Exhausted because of the exercise of her freshly formed vocal chords but laughing all the same, she fell back, and her gooey hair flew back and landed in the snow.

"Ach, mein glub!" she whispered to herself. She stared at the starry sky above her and judged how long her "birth" had taken. Several hours had passed giving the man and the girl plenty a head start. The new woman was sure they would not be travelling at night, but that still put them a couple of hours ahead of her. Then she noticed shifting in the snow. The monsters had responded to her voice and reanimated but were struggling against the thick, icy powder. Silently lifting herself, she tested her shaking, coltish legs. Her knees knocked and she fell several times, but eventually she learned to walk, if not confidently, effectively.

Her bare feet padded silently down the concrete street in the direction she had seen the two travel as she searched for tracks. She walked until she came to an intersection. Across from her was a clothing store with the windows broken and the mannequins dismembered and leaning on each other like a diseased forest. Light glinted to her left, and turning, she saw icy footsteps reflecting starlight leading out of the city. Looking at herself and comparing it to the memory of the man and girl, she knew she must conform to their standards of modesty. She headed towards the broken clothing store.

Inside, she silently explored the aisles. A monster stood stationary and moaning as it listened hard for the sound of prey. As quietly as possible, she pulled on jeans tight to her calf and a purple sweatshirt and sneakers. She found a heavy iron rod lying on the ground and decided she could make use of it. She was mostly over the shattered window pane when disaster struck.

The metal rod had slipped a few inches and knocked some glass from the frame. The sound of shattering glass was slight and rang beautifully in the night air, but to starved monsters straining against themselves for such a sound it was like a thunder clap.
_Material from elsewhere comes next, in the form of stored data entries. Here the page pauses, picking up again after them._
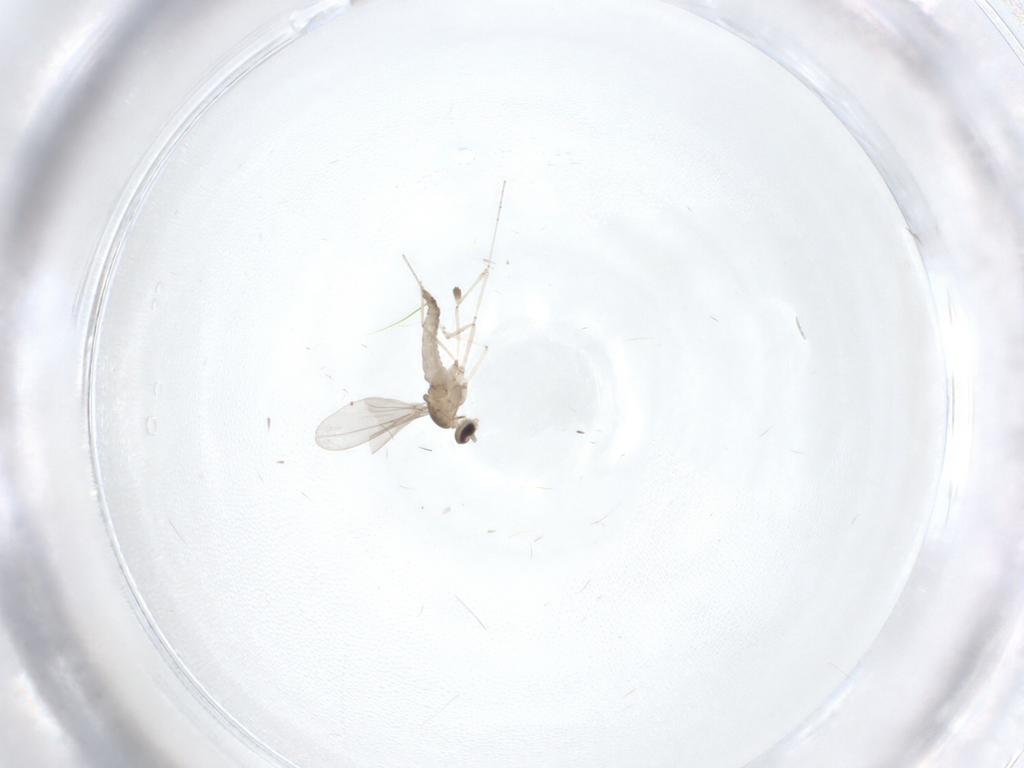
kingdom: Animalia
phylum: Arthropoda
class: Insecta
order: Diptera
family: Cecidomyiidae
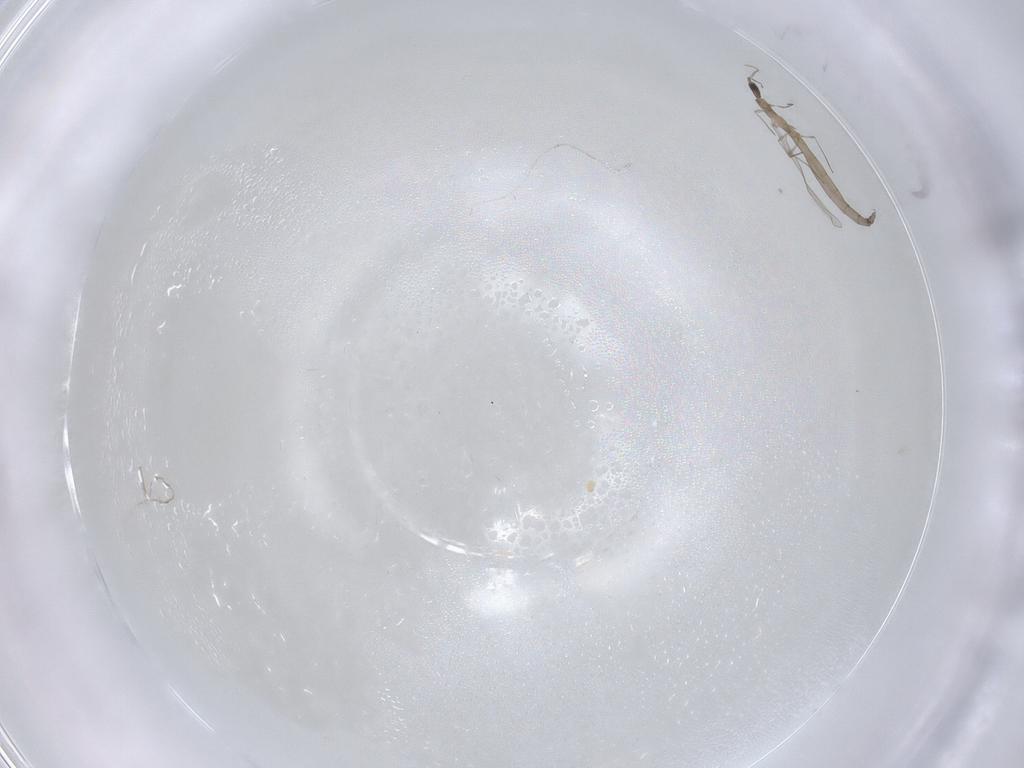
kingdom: Animalia
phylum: Arthropoda
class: Insecta
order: Diptera
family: Cecidomyiidae
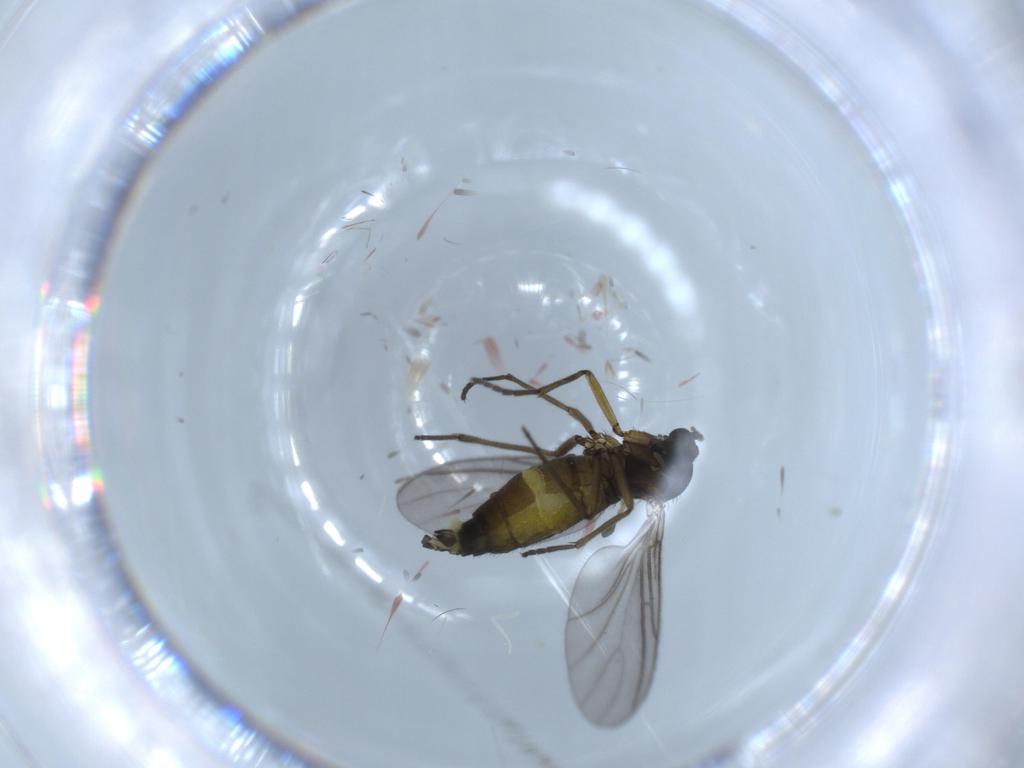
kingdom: Animalia
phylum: Arthropoda
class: Insecta
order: Diptera
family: Sciaridae
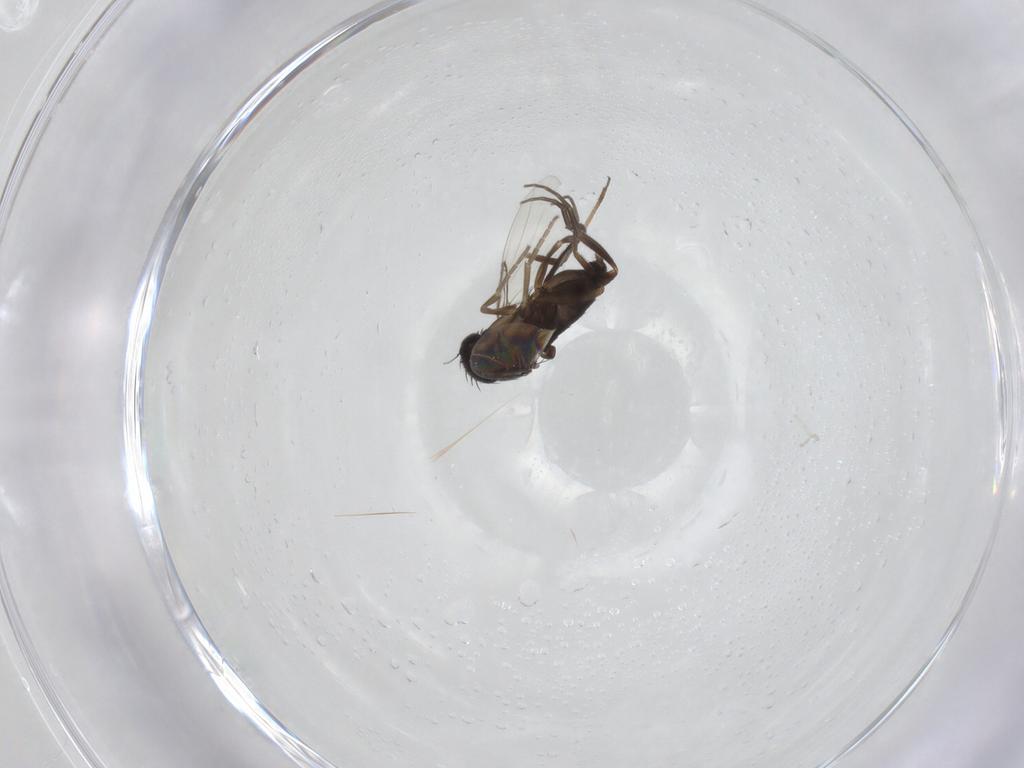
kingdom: Animalia
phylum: Arthropoda
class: Insecta
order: Diptera
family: Phoridae
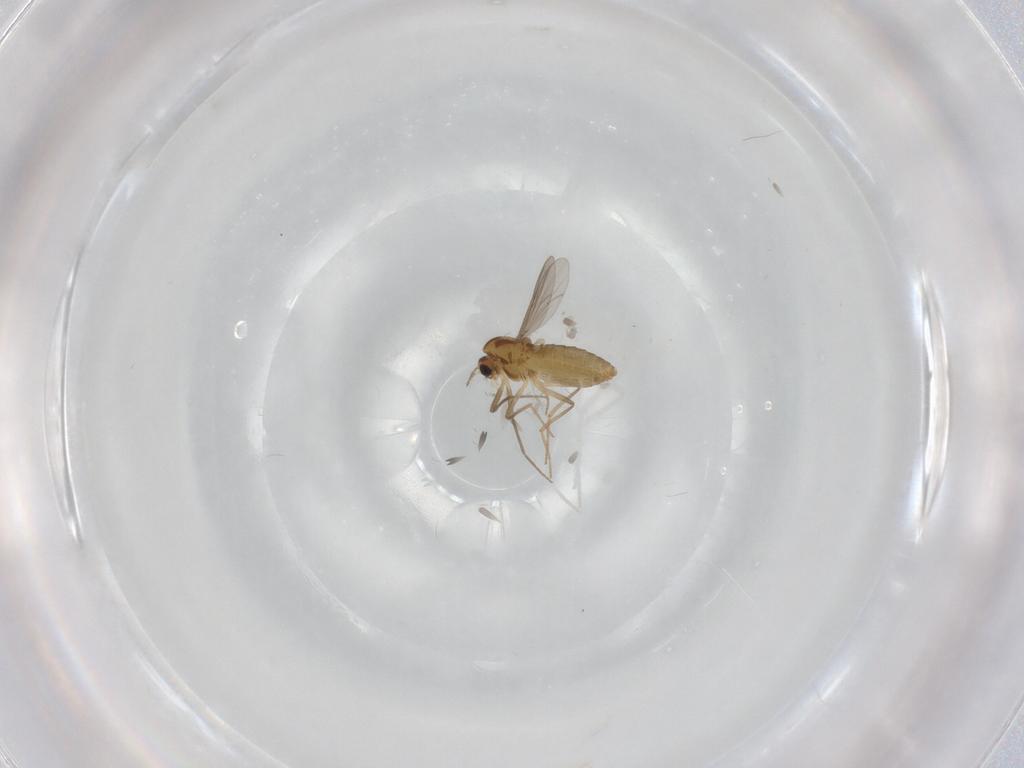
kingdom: Animalia
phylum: Arthropoda
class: Insecta
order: Diptera
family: Chironomidae
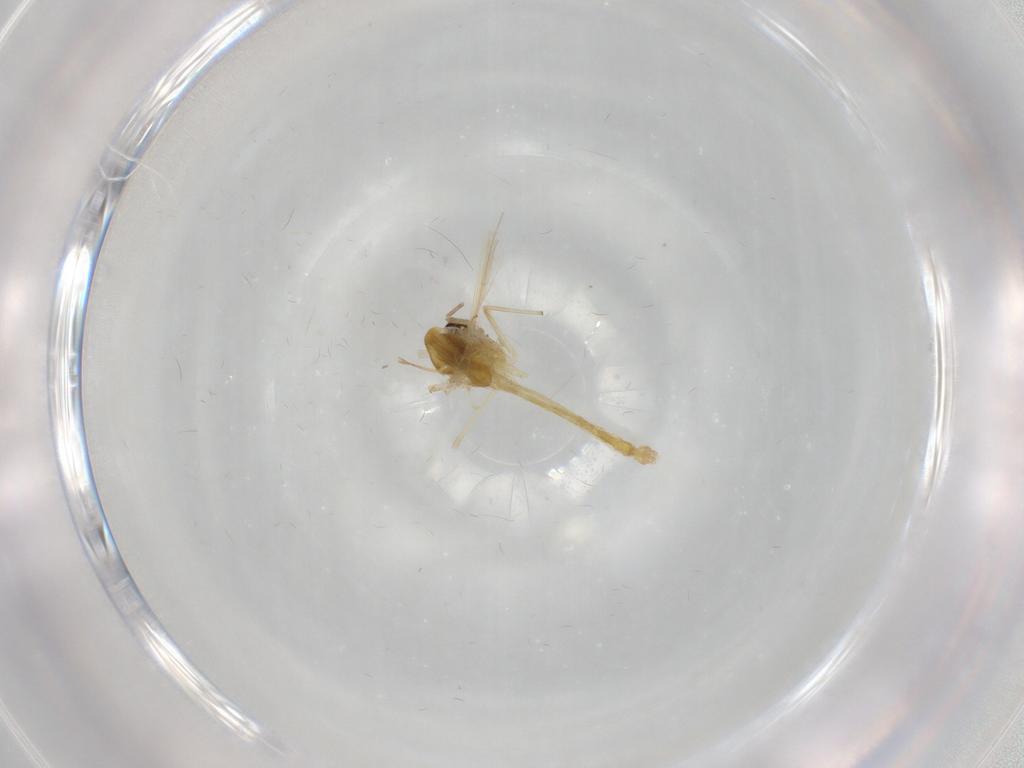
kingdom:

Dread filled her heart as she heard the monsters awaken and the groaning get louder as they excitedly pursued new prey.

The woman hopped to the street and sprinted in the direction the two had traveled towards the outskirts of the city. The iron bar would help, she knew, but she feared the monstrosities' acidic green secretions would destroy even the heavy weapon she held. They were surprisingly quick beings, and before long, her weak legs were failing and the beasts were gaining. She tried dodging them in a side alley, but she made the wrong choice. It was a dead end. A tear fell from her eye as all her new found hope was extinguished. How could she find new meaning in her existence only for it to end here, alone, on a dull night, surrounded by toxic beasts? She could calculate no escape and could only square her shoulders and plant her feet as the monsters approached their trapped prey.